■ EXTRACT TO READ ■
#####
The detective story, which drew comparisons with the far more sexually explicit thriller “Basic Instinct”, increasingly meshes with the mutual attraction engulfing the main characters.

“I’m not a romantic, but I’m very interested in the expression of emotions,” Park told AFP when the film premiered at the festival.

The film’s mesmerising soundtrack includes the Adagietto in Gustav Mahler’s 5th Symphony, immortalised in the 1971 movie “Death in Venice” by Luchino Visconti.

Park said the film drew inspiration from the methodical police work contained in the Swedish “Martin Beck” police procedural books. “That’s what I wanted to represent in a movie,” he said.

“Decision To Leave” was warmly received by Cannes audiences. The BBC called it a “cracking romantic thriller” and Britain’s Screen magazine said it was a “deeply satisfying” tale.

– ‘Bittersweet and complex’ –

Song, 55, won acting honours for his role in “Broker” about a woman dropping off an unwanted child in a “baby box” for adoption.

He plays a kind-hearted middleman trying to sell the infant to a loving family in the Japanese director Hirokazu Kore-eda’s first Korean-language feature.

Kore-eda won the Palme d’Or in 2018 for his touching family tale “Shoplifters”.

“I am very happy for my whole family,” Song said as he accepted the trophy at the gala ceremony on the French Riviera.

He said that the language and cultural barrier posed no problems on set.

“Kore-eda is very familiar with Korean culture so there weren’t any differences when it came to getting along,” he said.

“Japanese cinema is very familiar to Koreans. Personally speaking I’ve seen almost all the films made by Kore-eda. There’s lots of fans that love the aesthetics, which are typically Japanese.”

Something of a national treasure, Song has starred in several of the divided country’s greatest movies.
#####
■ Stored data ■
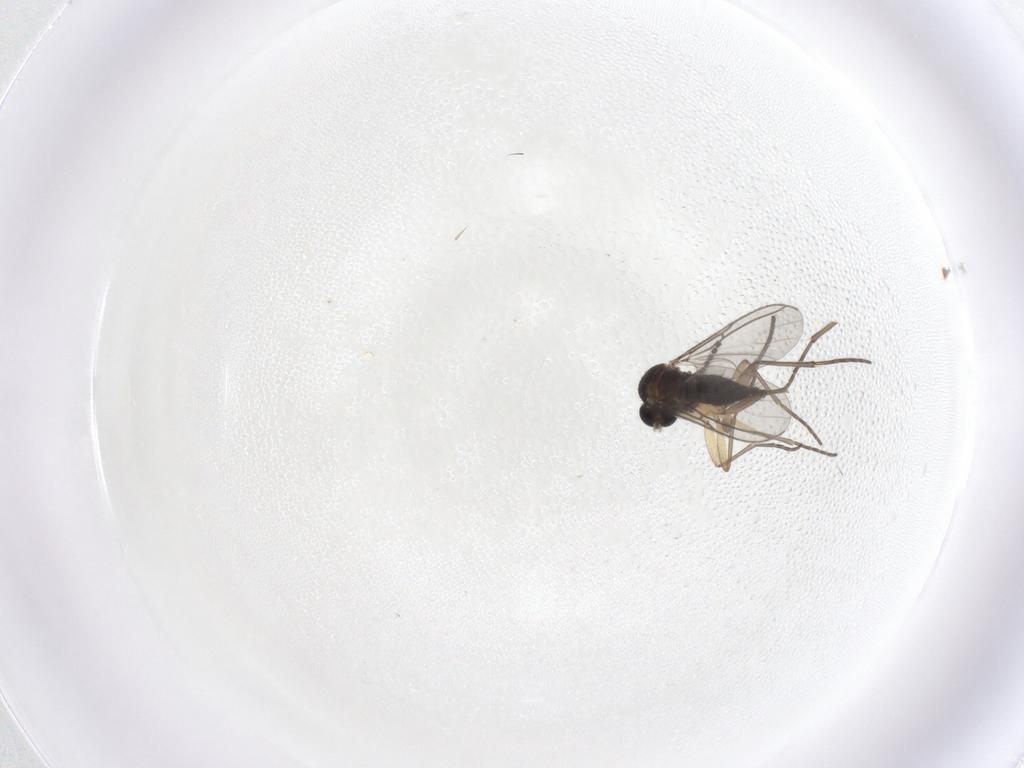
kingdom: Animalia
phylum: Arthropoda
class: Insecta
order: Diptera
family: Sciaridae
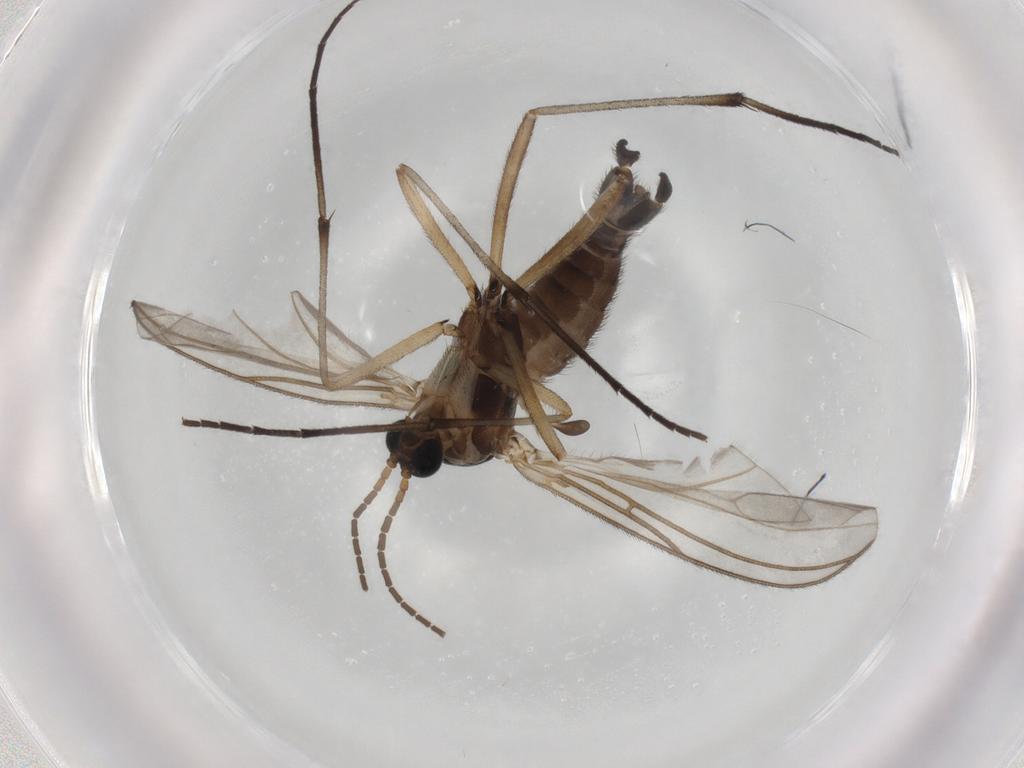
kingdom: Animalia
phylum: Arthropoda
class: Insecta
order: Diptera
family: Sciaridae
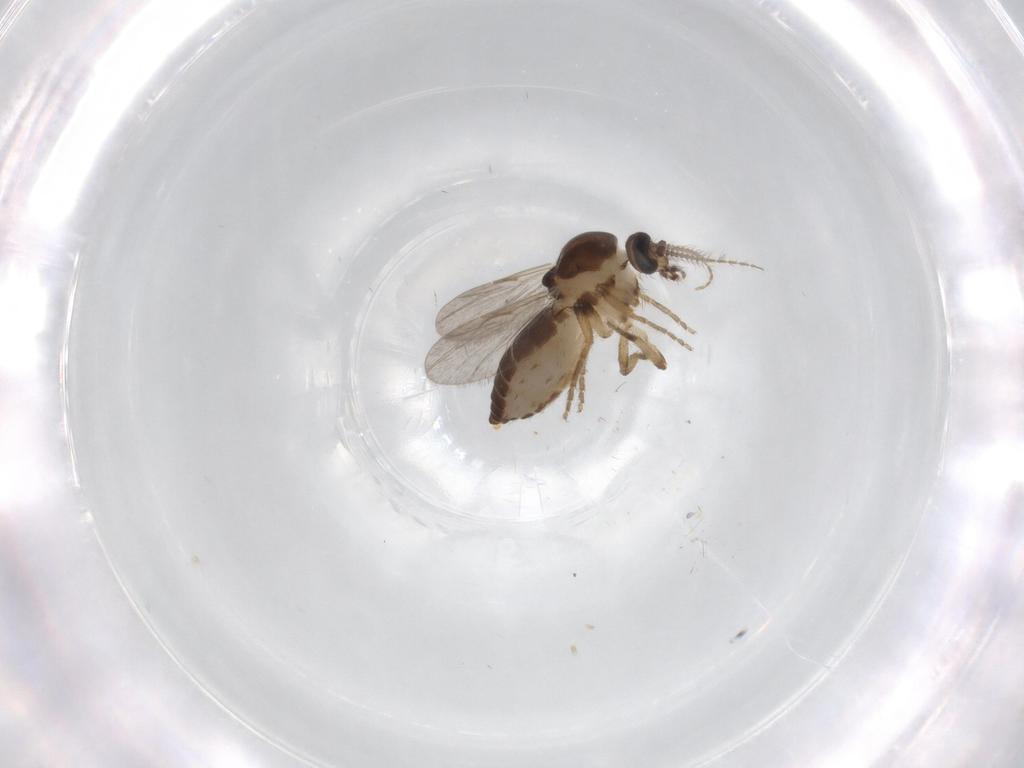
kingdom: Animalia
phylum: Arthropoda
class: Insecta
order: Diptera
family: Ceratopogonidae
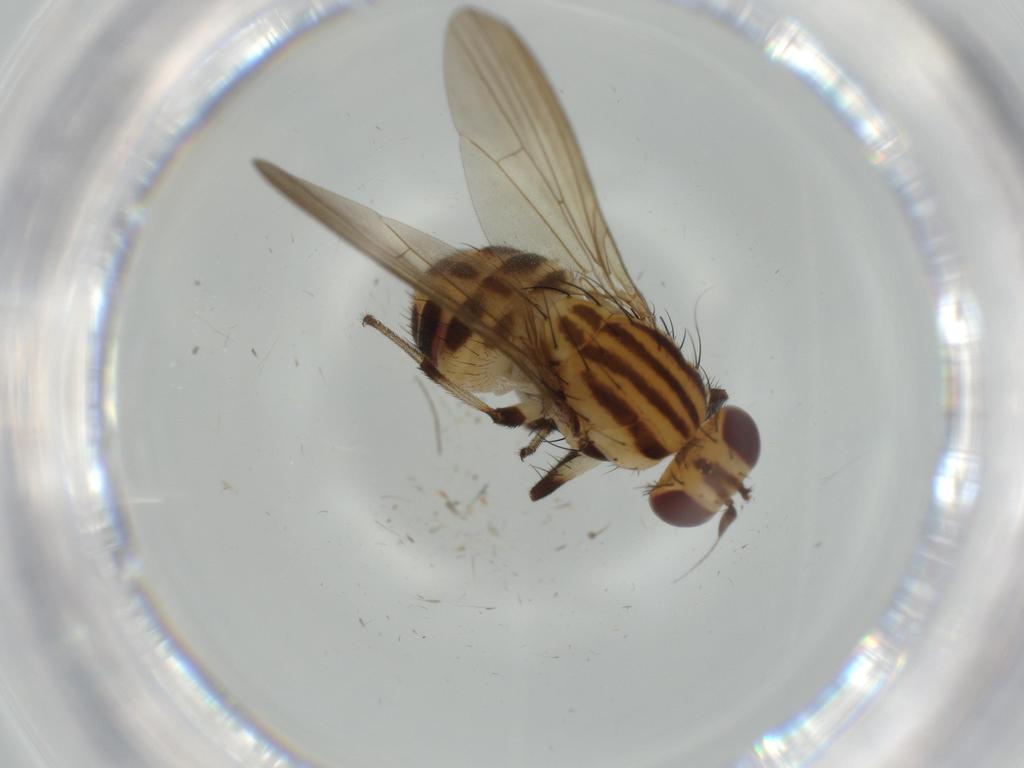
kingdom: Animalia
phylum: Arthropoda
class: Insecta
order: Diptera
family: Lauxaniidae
#####
Please translate this sentence from the Cannes article into Spanish: "He said that the language and cultural barrier posed no problems on set." Rely on the Cannes article alone and leave the records aside.

Dijo que la barrera lingüística y cultural no supuso ningún problema en el rodaje.